By the time the voting closed, Salvacion overtook Casiño, who ended up being the second evictee. As a result, the hashtags #PBBUnfair and #PBBCancelUnliVotes trended on Twitter with the fans sending questions on executive producer and director Lauren Dyogi's Twitter, who then explained that they "initially planned it for the first nomination week but it didn't push through because of technical issues." After weeks of further criticism, especially after Estrada and fellow fan favorite Alexa Ilacad were both evicted on the same night, the twist was later cancelled for the Celebrity Batch's final eviction and, by extension, the rest of the season.

Eventually, Salvacion ended up as the season's Big Winner, which sparked criticism of vote-rigging in her favor due to the unexpected 22.21% gap between Salvacion and Isabel Laohoo, mainly from Estrada and Ilacad's supporters who dislike her due to her antagonism towards Estrada while they were inside the house, and also due to Laohoo's wealth being a factor in her getting landslide votes to save whenever she was up for eviction.

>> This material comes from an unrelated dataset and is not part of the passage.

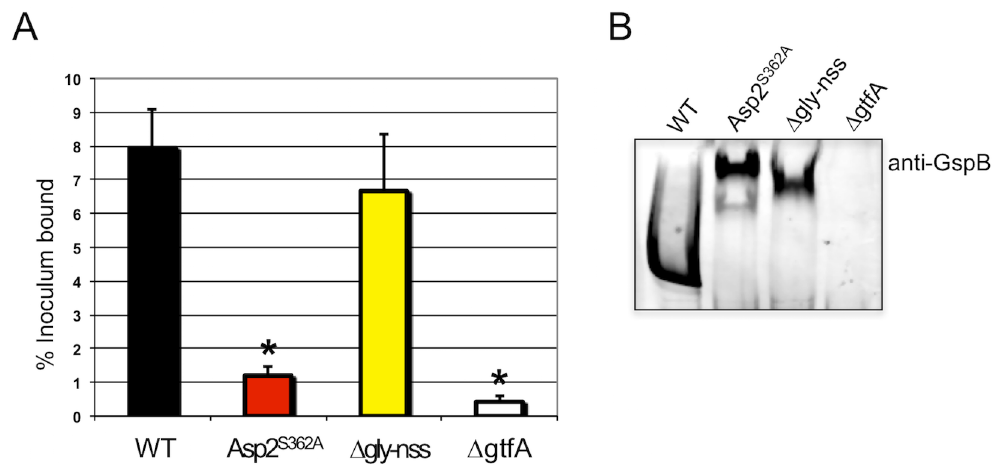
Fig 8. Binding of S . gordonii strains to human platelets. A) S . gordonii wild-typestrain M99 and isogenenic mutants PS3536(expressing the Asp2 S362A catalytic mutant), PS3319( Δ gly-nss ) and PS666 ( Δ gtfA ) expressing glycovariants of GspB were assessedfor their binding to immobilizedhumanplatelets. Bindingis expressedas the percent of input bacteria that remained bound to plateletsafter repeatedwashingof the wells. Bars indicate the means + S.D. of triplicate results from a representative experiment. * = P < 0.01, comparedwith wild-typeM99, one-wayANOVA, followedby post-hoc Tukey test. B) Expression of GspB and its glycoform variants on the surface of M99. Western blot analysisof cell fractions from the respective S . gordonii strains probedwith anti-GspB polyclonal antisera, showingfull-lengthGspB and its glycoform variants expressedon the surface of M99 at comparable levels. Of note, the Δ gtfA mutant does not express GspB on the bacterialsurface due to instability of the protein from a loss of glycosylation [12].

====Inappropriate remarks====
Brenda Mage received backlash from viewers after a clip of him giving inappropriate remarks went viral across social media platforms, which included inappropriate solicitation of sexual favors towards Eian Rances and offensive jokes. Mage apologized to Rances after being reminded by Big Brother in the confession room. Mage also received backlash for allegedly talking bad behind fellow housemate Alexa Ilacad due to both of their relationships with Rances, and the viewers were upset when a Kumu livestream clip showcased Mage talking harshly about Ilacad to his fellow housemate, Madam Inutz. Mage apologized to Ilacad after the conclusion of the Celebrity Edition. Mage eventually finished as the 5th Big Placer to a positive reception from the public, with many describing his second stint inside the house as his redemption arc.

====Allegations of sexual misconduct====
TJ Valderrama was subjected to controversy after he was spotted touching and looking at Shanaia Gomez in an allegedly sexual manner on several occasions by live feed viewers. This resulted in calls for his immediate removal from the house with the hashtag #ForceEvictTJ trending nationwide on November 20, 2021, alongside "Protect Shanaia Gomez." Gabriela Women's Party, a left-wing Filipino political party which advocates for the protection of women's rights, has also released a statement calling out the show regarding the issue. Moreover, the show and the housemates stated that there was nothing wrong happening, and that the viewers should be careful of what they accuse. Valderrama was eventually evicted on Day 51 while also being the sole housemate to receive a negative vote tally for the season.